# level a tank on carpet?



## dragon1977 (Jun 25, 2010)

has anyone used cedar shims to level a tank on carpeted floor. Its a 90 so being level is pretty important!


----------



## Will (Jul 24, 2008)

I have leveled a 3x2x4' four drawer dresser on carpet which my Pico tank sits on with cedar shims. 

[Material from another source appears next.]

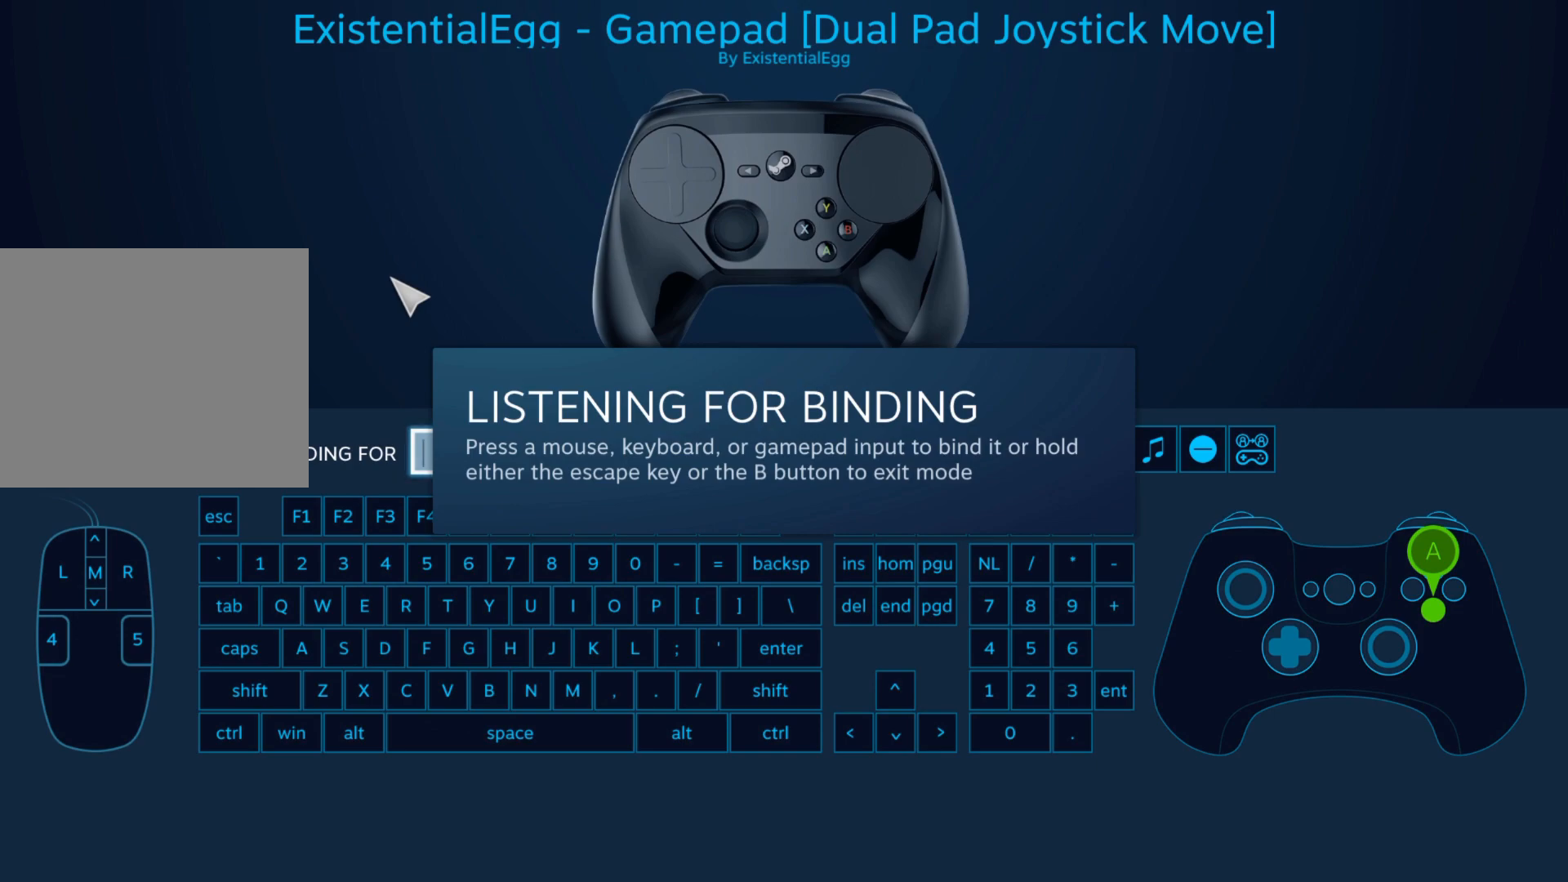
{"buttons": [], "left_stick": "center", "events": [[183, "left_stick", "center"]]}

but your situation is slightly different.


----------



## cliff (Aug 30, 2010)

I haven't yet, but plan to use them to level my new 90 on tiles - I can't foresee an issue.


----------



## BillD (Jun 5, 2006)

Carpet is different than a hard floor in that there is give as the carpet and underpad collapse under the weight. In addition, the tank needs to be far enough from the wall to miss the effects of the tackless strip beneath the carpet. The carpet, of course, will be ruined.


----------



## bob123 (Dec 31, 2009)

Hi; What type of stand are trying to level? 
As mentioned above with that amount of weight the carpet will be ruined.
If you can I would place a piece of plywood between the carpet and the 
stand and place your shims between the plywood and the stand, but 
remeber that the carpet and underpad will compress with the water
weight. Good luck.


----------



## theSICKNESS (Mar 3, 2011)

please do not use cedar shims to level your tank, eventually they could fail. I tried with cedar shims and not even a 1/4 full of water i heard crack, there went the shims. 

Home depot has shims for like $8/pk not sure what they are made of (not cedar) but I shimmed my 180g in the basement on carpet with these types of shims. I also have a 90g shimmed, and both are nice and level, 3 years for the 180g and less than a year for the 90g

I am not saying that it will not work with cedar shims but, just be careful.

Good Luck

Cheers


----------